Could you write the next part of the news report below on the H.I.V.-contaminated blood plasma product recalled in Shanghai, picking up after its final paragraph?

**** EXTRACT TO READ

BEIJING — Officials in Shanghai are investigating reports that a Chinese pharmaceutical company may have sold more than 12,000 units of a blood plasma product contaminated with H.I.V., potentially the latest in a series of scandals that have threatened to undermine public trust in China’s medical institutions and health care system.
In a statement on its website, the Shanghai Food and Drug Administration said Wednesday night that authorities had ordered the company, Shanghai Xinxing Medicine Company, to begin an emergency recall of the potentially tainted batch of intravenous immunoglobulin, a treatment made from pooled blood plasma that is often used to treat immune disorders, and halt its production.
China’s National Health Commission and the State Drug Administration have asked all medical institutions across the country to stop using the units in question and monitor patients who have already been administered the treatment, according to state news media. Officials did not say how many patients had been treated with the blood product.
“In the spirit of being highly responsible to the people, the local authorities are responsible for conducting follow-up observations of relevant patients and cooperating with the State Drug Administration,” said a report published Wednesday by Xinhua, China’s official news agency.
The presence of H.I.V. antibodies in the treatment was first detected by the Jiangxi Provincial Center for Disease Control and Prevention, in southeast China. A representative of the province’s health commission told The Beijing News on Wednesday morning that, so far, no patients had been found to have been infected with H.I.V. as a result of the treatment.
Founded in 2000, Shanghai Xinxing is a subsidiary of China Meheco Group Co., Ltd., a pharmaceutical company based in Beijing whose controlling shareholder is China General Technology Group, a state-owned enterprise directly administered by the central government.
Just last month, China’s State Drug Administration revised the health warnings on human immunoglobulin products to note that although plasma treatments are screened for pathogens, they nonetheless derive from human blood and therefore may still pose a minor risk of infection to patients.
The investigation into Shanghai Xinxing comes at a delicate time for the ruling Communist Party, which is already seeking to minimize the destabilizing effects of a nationwide economic slowdown. It also represents a setback to President Xi Jinping’s efforts to restore confidence in China’s pharmaceutical industry at a time when the country is pushing to play a bigger role in the global drug industry.

********
**** SOURCE MATERIAL

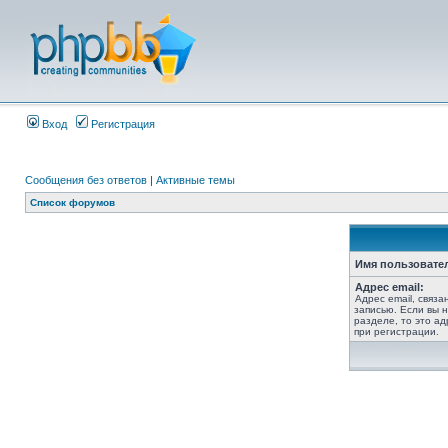
Вход
Регистрация
Сообщения без ответов
|
Активные темы
Список форумов
Имя пользовате
Адрес email:
Адрес email, связ
записью. Если вы 
разделе, то это ад
при регистрации.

********

RESULT FOR THIS TASK:
Last month, hundreds of angry parents protested against local government officials in a town in eastern China when it was revealed that more than 100 children had received expired polio vaccines. Months earlier, hundreds of thousands of children across China were reportedly injected with faulty vaccines for diphtheria, tetanus and whooping cough. After protests by parents, the government imposed a record fine of $1.3 billion on the vaccine maker, Changchun Changsheng Biotechnology Company.
But despite years of similar food and medicine scandals, relatively few people have been charged with crimes, fueling frustrations among the public and criticism that the government has not done enough to clean up the industry and enforce regulations.
Late on Wednesday night, the National Medical Products Administration released a statement declaring that although the investigation was still ongoing, preliminary results showed that the blood products in question had tested negative for H.I.V. and the hepatitis B and hepatitis C viruses.
Though the reports about the potentially tainted treatment emerged during the annual Lunar New Year celebrations, when large swaths of the country typically grind to a halt, the news did not go unnoticed.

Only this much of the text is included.